Well, Bob and I were inclined to agree with that estimate -- we didn't expect much of a readership. But not so Bob Gottlieb. A few months before publication, he rang up to say the printing of the first edition would be 7,500. It sounded huge to me. Later he rang up and said it was increased to 15,000. On the eve of publication, he said it was set at 20,000.
The reason that they had set it so high for that sort of book was, as Gottlieb told me, when a book is being published, several months before hand, book salesmen from all across the country meet. Each publisher gets up and shows the jacket of the book and speaks for about three minutes about his particular books. So a firm like Simon and Schuster might have fifty books published in that publishing season. Usually, according to Gottlieb, they will sit there and listen to them. But when they described the American Way of Death, they applauded. He said they've not done that before. He asked them why. It was because so many of them had suffered themselves in arranging funerals for their own parents or relations that they thought it would be a great success. That's why he ordered such a huge printing.

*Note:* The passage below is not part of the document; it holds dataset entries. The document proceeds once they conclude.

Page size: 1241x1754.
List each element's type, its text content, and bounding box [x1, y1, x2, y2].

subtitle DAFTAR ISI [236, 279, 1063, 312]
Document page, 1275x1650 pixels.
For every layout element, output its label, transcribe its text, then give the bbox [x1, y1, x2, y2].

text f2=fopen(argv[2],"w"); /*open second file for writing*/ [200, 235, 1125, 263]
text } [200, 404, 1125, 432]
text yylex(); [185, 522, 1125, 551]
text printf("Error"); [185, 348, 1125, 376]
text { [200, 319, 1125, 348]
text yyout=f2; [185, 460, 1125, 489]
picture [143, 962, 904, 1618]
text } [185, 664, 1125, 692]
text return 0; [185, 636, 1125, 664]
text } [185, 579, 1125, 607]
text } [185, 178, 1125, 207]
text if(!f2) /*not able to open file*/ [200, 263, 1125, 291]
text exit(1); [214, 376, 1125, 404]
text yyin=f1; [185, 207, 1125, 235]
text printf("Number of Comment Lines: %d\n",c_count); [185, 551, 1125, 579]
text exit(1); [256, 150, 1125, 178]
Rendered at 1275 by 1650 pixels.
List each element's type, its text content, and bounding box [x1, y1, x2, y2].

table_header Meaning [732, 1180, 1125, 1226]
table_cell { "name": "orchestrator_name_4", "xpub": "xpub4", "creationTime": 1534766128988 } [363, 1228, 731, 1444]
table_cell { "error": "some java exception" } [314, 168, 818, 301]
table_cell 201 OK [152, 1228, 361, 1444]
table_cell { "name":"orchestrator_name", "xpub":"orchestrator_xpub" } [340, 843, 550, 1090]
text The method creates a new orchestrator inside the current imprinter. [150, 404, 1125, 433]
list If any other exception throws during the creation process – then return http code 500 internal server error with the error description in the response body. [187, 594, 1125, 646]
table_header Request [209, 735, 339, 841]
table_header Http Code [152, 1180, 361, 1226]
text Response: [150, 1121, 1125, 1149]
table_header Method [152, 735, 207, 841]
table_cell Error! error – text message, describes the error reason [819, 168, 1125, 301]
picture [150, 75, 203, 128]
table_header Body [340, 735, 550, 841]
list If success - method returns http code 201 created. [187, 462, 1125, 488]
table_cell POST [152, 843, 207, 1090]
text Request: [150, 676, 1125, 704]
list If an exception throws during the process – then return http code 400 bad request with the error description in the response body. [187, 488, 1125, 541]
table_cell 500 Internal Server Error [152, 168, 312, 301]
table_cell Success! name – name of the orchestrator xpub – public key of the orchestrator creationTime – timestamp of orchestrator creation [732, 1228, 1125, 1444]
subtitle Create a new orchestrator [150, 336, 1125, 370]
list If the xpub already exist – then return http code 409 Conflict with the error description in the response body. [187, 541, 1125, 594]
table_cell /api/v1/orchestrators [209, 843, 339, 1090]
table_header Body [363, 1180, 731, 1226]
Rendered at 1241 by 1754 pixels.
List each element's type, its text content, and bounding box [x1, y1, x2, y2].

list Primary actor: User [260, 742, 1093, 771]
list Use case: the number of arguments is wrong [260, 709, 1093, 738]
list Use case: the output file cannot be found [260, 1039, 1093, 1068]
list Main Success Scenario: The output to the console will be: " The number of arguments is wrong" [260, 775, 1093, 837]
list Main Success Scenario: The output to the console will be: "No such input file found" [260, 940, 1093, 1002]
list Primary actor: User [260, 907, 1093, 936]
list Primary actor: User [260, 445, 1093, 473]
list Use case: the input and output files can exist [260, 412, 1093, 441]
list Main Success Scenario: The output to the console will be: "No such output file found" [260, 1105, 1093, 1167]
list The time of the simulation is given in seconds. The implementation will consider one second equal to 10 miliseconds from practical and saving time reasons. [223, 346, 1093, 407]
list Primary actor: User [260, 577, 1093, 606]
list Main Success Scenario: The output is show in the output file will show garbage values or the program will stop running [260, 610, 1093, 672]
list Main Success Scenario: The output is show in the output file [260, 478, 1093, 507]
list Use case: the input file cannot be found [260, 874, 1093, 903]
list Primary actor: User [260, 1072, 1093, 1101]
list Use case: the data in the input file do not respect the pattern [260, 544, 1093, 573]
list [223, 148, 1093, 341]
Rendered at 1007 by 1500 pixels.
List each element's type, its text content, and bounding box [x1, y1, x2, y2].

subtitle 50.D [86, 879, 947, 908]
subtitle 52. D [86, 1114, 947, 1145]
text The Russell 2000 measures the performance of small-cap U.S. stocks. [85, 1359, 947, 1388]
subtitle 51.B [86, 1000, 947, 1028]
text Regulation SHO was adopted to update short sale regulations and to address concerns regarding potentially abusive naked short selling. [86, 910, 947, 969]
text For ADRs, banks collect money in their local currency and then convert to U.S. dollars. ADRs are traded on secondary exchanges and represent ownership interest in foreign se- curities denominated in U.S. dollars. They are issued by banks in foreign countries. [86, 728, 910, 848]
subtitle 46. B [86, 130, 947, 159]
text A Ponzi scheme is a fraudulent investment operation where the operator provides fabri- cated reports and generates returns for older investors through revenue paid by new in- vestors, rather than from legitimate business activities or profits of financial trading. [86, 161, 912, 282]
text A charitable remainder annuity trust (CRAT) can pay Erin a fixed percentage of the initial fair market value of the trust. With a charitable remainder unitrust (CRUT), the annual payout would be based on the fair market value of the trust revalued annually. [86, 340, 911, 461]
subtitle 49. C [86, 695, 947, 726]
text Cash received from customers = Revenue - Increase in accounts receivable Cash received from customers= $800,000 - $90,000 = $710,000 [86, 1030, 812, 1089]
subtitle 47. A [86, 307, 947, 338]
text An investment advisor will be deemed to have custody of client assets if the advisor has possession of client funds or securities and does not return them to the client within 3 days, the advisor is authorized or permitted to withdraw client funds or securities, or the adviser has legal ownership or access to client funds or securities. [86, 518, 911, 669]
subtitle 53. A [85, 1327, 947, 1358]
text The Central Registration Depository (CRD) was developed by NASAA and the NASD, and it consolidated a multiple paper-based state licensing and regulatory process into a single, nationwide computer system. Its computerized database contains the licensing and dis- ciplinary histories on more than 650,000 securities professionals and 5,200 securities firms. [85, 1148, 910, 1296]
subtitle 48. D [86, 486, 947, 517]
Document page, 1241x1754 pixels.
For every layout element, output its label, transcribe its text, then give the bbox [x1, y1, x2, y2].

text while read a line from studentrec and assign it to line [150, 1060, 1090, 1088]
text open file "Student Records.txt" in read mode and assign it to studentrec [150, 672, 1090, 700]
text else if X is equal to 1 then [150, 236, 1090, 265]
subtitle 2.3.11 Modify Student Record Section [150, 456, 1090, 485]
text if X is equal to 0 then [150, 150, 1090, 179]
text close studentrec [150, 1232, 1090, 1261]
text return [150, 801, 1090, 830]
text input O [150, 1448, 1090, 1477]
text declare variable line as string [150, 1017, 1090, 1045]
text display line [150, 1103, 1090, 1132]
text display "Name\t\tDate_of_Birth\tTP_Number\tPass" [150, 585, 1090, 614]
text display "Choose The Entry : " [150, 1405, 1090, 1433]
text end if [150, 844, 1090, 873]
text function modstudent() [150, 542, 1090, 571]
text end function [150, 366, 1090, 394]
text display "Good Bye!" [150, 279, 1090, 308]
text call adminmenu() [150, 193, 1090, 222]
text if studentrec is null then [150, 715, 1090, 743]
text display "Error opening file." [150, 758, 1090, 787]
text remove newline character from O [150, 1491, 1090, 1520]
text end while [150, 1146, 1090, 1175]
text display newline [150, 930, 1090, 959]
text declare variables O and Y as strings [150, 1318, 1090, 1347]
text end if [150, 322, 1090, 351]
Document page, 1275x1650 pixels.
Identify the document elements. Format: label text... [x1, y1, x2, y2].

However on publication day, which was in August, 1963, the book went totally out of stock. The first printing sold out. To me, naturally, this was nothing short of thrilling. The reviewers not only lavished praise but they also got the joke. They said it was bizzare and fantastic, a wry account of the funeral business, and that kind of thing. The New York Times said, "savagely witty, well documented exposé ." The book zoomed to number one on the New York Times Best Seller List, where it stayed for several months.
...Then came a real vinidcation for me when a textbook for college students arrived entitled "The Essential Prose." And there, tucked between Plato and Sir Thomas Browne, was my very description of embalming, upon which my book almost floundered. And furthermore, in the last four years alone, some fifty college textbooks have chosen the selfsame passage for their anthologies.